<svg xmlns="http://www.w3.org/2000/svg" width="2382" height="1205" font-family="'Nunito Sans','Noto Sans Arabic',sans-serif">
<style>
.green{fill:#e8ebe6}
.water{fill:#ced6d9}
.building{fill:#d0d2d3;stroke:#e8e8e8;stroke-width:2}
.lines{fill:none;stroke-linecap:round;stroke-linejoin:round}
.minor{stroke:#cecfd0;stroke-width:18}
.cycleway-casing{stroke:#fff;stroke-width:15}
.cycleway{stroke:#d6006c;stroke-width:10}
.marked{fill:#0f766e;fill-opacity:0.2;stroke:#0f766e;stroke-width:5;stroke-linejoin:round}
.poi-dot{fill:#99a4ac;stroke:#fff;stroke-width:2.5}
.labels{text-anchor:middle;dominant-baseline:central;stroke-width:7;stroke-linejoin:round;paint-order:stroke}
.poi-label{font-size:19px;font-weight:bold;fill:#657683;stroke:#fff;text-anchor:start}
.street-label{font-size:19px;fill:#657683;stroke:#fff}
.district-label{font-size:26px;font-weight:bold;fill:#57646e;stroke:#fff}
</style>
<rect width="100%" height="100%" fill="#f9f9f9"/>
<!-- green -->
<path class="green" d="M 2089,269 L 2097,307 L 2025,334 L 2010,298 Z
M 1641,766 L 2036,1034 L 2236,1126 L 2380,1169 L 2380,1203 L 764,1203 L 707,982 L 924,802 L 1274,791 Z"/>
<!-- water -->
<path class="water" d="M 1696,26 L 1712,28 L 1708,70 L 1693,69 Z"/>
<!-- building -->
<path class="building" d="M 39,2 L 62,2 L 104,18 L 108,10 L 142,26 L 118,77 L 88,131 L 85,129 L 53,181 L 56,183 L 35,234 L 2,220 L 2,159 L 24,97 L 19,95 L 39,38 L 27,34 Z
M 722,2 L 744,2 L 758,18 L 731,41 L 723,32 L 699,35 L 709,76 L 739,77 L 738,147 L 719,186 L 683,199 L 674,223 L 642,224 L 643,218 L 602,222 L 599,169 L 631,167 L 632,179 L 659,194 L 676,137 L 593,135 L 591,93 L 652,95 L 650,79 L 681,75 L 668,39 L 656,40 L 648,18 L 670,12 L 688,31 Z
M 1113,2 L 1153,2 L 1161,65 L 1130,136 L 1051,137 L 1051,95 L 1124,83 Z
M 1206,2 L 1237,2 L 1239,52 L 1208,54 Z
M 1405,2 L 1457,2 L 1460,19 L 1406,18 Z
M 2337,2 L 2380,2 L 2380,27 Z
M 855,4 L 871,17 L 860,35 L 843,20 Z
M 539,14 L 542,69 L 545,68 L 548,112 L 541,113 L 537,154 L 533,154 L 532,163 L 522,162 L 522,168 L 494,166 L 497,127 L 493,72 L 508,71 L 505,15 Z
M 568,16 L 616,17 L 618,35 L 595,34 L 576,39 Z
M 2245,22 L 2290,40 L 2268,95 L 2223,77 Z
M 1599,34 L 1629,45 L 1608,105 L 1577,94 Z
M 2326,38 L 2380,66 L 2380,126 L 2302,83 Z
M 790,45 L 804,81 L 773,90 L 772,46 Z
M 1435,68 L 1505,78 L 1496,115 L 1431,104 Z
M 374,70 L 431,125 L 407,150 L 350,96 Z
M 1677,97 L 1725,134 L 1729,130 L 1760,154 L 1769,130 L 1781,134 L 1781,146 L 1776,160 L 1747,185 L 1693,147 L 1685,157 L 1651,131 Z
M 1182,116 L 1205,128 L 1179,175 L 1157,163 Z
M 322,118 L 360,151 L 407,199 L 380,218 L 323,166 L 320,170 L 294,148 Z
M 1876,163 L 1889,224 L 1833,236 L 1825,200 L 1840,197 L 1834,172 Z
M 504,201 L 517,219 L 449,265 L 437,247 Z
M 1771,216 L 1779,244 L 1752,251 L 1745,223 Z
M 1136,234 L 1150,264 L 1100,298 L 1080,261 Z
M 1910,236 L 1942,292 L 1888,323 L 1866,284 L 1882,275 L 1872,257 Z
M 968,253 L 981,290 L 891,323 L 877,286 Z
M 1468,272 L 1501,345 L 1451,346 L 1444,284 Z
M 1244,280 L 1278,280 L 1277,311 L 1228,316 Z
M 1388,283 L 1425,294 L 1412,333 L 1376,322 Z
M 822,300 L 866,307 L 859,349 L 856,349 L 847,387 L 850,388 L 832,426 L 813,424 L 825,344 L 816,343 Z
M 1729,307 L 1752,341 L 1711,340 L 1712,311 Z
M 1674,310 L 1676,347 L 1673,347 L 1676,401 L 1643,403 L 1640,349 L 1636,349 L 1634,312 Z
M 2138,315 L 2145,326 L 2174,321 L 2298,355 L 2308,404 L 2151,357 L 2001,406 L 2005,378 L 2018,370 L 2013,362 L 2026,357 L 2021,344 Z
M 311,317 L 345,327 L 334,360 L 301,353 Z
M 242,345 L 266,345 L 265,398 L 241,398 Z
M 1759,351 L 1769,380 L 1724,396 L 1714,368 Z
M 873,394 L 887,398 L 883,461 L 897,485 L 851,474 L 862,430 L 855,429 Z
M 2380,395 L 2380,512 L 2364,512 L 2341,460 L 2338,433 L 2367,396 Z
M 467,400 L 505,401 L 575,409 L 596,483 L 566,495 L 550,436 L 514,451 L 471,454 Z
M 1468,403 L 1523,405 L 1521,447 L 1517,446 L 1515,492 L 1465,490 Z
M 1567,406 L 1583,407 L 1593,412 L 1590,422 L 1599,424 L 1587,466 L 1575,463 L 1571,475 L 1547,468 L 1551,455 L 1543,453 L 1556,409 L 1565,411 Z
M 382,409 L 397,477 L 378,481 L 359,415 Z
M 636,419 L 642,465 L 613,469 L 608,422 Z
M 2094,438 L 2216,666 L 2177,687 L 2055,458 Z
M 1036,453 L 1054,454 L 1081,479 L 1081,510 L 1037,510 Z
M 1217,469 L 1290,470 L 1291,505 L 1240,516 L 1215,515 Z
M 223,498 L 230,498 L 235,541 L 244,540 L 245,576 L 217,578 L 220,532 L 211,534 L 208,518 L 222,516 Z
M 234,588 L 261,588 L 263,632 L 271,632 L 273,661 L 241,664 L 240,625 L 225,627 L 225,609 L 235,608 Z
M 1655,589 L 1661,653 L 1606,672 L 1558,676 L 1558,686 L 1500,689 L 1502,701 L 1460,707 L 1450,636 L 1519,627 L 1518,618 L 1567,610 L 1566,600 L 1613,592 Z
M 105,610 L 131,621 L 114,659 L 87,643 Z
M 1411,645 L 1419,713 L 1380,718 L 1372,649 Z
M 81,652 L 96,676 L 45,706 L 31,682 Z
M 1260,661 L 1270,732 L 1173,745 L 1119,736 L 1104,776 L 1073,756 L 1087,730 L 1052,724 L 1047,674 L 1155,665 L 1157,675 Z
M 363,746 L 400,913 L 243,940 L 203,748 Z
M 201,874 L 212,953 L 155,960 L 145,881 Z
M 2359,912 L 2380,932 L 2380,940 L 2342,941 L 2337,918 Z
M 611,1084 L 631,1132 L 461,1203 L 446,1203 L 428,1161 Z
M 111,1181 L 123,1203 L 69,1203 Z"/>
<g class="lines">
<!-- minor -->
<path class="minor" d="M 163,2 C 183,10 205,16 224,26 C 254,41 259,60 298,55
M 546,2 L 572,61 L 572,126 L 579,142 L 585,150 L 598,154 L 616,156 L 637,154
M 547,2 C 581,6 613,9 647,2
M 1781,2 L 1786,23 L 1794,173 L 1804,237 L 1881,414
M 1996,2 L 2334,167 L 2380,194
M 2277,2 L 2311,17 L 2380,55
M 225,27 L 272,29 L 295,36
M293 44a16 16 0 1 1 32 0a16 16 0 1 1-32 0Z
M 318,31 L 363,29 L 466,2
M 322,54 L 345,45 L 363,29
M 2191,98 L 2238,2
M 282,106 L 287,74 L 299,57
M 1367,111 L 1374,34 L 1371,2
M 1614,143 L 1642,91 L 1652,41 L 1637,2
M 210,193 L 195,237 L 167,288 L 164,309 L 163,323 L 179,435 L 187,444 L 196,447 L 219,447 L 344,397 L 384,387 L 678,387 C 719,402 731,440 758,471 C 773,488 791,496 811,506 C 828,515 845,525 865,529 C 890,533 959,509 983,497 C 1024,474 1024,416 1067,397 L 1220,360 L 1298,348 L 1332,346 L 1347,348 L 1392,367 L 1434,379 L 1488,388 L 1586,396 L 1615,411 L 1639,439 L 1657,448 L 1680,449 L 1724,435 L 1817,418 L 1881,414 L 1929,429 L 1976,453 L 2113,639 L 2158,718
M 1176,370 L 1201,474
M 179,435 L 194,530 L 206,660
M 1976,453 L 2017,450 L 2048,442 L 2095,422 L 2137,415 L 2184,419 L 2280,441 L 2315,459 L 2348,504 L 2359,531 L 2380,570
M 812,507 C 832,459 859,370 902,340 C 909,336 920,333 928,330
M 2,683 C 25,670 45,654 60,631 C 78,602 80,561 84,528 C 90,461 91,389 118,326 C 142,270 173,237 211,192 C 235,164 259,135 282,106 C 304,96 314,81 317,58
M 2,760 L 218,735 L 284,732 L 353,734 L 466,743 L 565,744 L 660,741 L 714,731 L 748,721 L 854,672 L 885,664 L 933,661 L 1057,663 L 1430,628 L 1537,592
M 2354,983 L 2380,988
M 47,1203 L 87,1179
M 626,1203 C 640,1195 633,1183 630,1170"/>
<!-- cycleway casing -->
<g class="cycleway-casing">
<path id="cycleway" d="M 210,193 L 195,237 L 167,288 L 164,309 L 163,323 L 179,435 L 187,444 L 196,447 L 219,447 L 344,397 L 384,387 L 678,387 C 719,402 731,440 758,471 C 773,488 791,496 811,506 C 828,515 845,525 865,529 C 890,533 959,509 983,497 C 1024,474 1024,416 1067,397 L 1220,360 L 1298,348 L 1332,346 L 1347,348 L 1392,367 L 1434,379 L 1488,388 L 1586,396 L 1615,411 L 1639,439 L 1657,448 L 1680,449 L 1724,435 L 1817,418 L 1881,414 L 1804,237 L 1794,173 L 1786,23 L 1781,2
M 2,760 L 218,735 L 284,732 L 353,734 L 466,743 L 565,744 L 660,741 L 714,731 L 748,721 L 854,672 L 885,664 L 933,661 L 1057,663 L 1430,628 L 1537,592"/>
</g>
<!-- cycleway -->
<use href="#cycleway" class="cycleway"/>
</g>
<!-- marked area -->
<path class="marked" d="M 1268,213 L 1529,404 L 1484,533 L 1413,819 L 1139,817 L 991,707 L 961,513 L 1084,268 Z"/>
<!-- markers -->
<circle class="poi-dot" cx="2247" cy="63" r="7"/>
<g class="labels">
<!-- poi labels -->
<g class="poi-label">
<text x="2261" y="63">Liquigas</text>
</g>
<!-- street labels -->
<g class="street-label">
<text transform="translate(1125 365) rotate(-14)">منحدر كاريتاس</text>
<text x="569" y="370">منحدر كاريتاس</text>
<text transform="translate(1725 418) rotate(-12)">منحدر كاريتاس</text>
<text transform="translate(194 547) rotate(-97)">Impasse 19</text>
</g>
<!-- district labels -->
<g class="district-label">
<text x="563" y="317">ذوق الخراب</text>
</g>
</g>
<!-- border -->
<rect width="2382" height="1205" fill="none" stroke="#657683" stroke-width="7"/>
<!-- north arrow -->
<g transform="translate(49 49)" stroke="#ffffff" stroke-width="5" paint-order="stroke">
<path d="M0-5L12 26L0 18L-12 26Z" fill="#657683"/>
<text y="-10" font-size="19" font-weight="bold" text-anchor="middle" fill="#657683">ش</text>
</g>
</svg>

■ Task brief: Working through the records, copy each line in which the word "lines" appears.

■ Task result:
.lines{fill:none;stroke-linecap:round;stroke-linejoin:round}
<g class="lines">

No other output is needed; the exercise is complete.